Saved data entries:
■ ■ ■
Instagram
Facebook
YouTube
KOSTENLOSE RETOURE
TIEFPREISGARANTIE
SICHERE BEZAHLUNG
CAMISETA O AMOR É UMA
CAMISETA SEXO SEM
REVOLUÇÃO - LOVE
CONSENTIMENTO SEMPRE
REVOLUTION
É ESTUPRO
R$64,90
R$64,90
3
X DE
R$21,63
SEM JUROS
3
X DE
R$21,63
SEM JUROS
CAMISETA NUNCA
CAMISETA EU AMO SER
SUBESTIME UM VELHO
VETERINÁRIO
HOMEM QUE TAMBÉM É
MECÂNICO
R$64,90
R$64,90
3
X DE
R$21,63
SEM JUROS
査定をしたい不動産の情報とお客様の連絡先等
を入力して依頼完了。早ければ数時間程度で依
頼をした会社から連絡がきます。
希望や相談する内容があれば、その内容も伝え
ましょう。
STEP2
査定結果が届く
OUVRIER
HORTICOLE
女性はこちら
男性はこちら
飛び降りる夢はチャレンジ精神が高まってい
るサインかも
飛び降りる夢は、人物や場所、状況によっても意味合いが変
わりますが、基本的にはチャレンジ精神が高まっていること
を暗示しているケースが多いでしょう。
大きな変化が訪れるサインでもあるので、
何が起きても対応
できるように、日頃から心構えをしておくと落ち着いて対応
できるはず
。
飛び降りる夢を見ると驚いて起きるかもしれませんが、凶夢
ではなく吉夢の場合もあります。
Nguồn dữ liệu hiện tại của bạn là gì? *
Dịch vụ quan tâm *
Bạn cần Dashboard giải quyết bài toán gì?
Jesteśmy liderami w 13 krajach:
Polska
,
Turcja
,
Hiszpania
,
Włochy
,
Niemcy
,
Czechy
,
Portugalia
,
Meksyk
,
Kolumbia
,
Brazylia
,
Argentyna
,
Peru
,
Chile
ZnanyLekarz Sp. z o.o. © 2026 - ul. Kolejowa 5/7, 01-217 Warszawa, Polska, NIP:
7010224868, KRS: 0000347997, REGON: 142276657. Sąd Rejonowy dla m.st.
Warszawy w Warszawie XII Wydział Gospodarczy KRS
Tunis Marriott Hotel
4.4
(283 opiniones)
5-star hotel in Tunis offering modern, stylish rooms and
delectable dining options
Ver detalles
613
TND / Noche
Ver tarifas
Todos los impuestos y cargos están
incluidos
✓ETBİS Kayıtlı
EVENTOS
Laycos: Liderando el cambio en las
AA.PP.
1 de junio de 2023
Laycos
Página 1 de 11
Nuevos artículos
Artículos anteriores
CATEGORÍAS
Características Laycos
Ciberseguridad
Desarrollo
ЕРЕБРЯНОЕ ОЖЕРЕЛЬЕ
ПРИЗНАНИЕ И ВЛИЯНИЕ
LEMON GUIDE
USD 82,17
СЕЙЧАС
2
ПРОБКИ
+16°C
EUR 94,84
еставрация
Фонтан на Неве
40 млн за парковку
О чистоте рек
■ ■ ■
#### TASK ITEM
Please write out every line of the saved data above, word for word and in the same order.

#### ANSWER TO THE EXERCISE
Instagram
Facebook
YouTube
KOSTENLOSE RETOURE
TIEFPREISGARANTIE
SICHERE BEZAHLUNG
CAMISETA O AMOR É UMA
CAMISETA SEXO SEM
REVOLUÇÃO - LOVE
CONSENTIMENTO SEMPRE
REVOLUTION
É ESTUPRO
R$64,90
R$64,90
3
X DE
R$21,63
SEM JUROS
3
X DE
R$21,63
SEM JUROS
CAMISETA NUNCA
CAMISETA EU AMO SER
SUBESTIME UM VELHO
VETERINÁRIO
HOMEM QUE TAMBÉM É
MECÂNICO
R$64,90
R$64,90
3
X DE
R$21,63
SEM JUROS
査定をしたい不動産の情報とお客様の連絡先等
を入力して依頼完了。早ければ数時間程度で依
頼をした会社から連絡がきます。
希望や相談する内容があれば、その内容も伝え
ましょう。
STEP2
査定結果が届く
OUVRIER
HORTICOLE
女性はこちら
男性はこちら
飛び降りる夢はチャレンジ精神が高まってい
るサインかも
飛び降りる夢は、人物や場所、状況によっても意味合いが変
わりますが、基本的にはチャレンジ精神が高まっていること
を暗示しているケースが多いでしょう。
大きな変化が訪れるサインでもあるので、
何が起きても対応
できるように、日頃から心構えをしておくと落ち着いて対応
できるはず
。
飛び降りる夢を見ると驚いて起きるかもしれませんが、凶夢
ではなく吉夢の場合もあります。
Nguồn dữ liệu hiện tại của bạn là gì? *
Dịch vụ quan tâm *
Bạn cần Dashboard giải quyết bài toán gì?
Jesteśmy liderami w 13 krajach:
Polska
,
Turcja
,
Hiszpania
,
Włochy
,
Niemcy
,
Czechy
,
Portugalia
,
Meksyk
,
Kolumbia
,
Brazylia
,
Argentyna
,
Peru
,
Chile
ZnanyLekarz Sp. z o.o. © 2026 - ul. Kolejowa 5/7, 01-217 Warszawa, Polska, NIP:
7010224868, KRS: 0000347997, REGON: 142276657. Sąd Rejonowy dla m.st.
Warszawy w Warszawie XII Wydział Gospodarczy KRS
Tunis Marriott Hotel
4.4
(283 opiniones)
5-star hotel in Tunis offering modern, stylish rooms and
delectable dining options
Ver detalles
613
TND / Noche
Ver tarifas
Todos los impuestos y cargos están
incluidos
✓ETBİS Kayıtlı
EVENTOS
Laycos: Liderando el cambio en las
AA.PP.
1 de junio de 2023
Laycos
Página 1 de 11
Nuevos artículos
Artículos anteriores
CATEGORÍAS
Características Laycos
Ciberseguridad
Desarrollo
ЕРЕБРЯНОЕ ОЖЕРЕЛЬЕ
ПРИЗНАНИЕ И ВЛИЯНИЕ
LEMON GUIDE
USD 82,17
СЕЙЧАС
2
ПРОБКИ
+16°C
EUR 94,84
еставрация
Фонтан на Неве
40 млн за парковку
О чистоте рек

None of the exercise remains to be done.